Review by Maureen Alsop

ODALISQUE
by Mark Salerno

Salt Publishing
P.O. Box 937
Great Wilbraham
Cambridge PDO
CB21 5JX United Kingdom
ISBN: 9787774 578737
56 pp., $14.95
www.saltpublishing.com

Odalisque is the book to be read on a rainy night with a good bottle of Shiraz after being swept into the flickering black and white images of a classic noir film and thus overcome by a subdued appreciation for windy alleyways and femme fatales. In the poem “Gaze” Salerno writes: “…because my subject is directional it includes/ desire and attendant clatter beating on someone’s door/ all day and all night beside the Cahuenga newsstand… “(21). These lines exemplify the urgency and mood of the collection.

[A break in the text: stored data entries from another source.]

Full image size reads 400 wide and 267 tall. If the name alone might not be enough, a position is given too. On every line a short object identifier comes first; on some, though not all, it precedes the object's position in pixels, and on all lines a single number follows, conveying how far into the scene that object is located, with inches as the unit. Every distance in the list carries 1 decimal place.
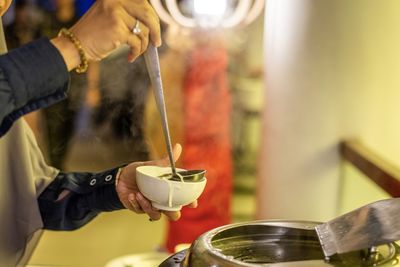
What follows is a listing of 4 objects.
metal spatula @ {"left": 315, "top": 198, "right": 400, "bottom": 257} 27.7
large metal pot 28.1
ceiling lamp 53.5
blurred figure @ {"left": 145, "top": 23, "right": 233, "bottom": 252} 63.2
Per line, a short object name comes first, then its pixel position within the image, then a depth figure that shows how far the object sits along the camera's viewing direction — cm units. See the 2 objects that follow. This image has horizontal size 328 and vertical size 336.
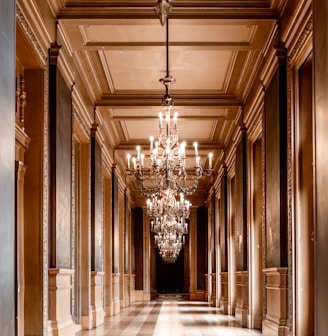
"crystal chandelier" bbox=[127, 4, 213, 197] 1109
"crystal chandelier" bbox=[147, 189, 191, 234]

Odalisque is eloquence and earth, possessed by syntax without beginning or end. The poem “It Was Not,” like many of the poems in the collection, reads as one long sentence, and mid poem Salerno writes: “she was correct to be the air in someone’s lungs/but how far out of Kingstown did you expect to get/with just panty hose and a cinderblock way of thinking…” And by the poem’s end, “it might as well have snowed could have snowed did snow/ if I kissed your footsteps as I have scrupled to aver” (24). Salerno’s poetry moves as if the grammatical structure cannot be anchored by punctuation, thus compelling the language to drift from convention.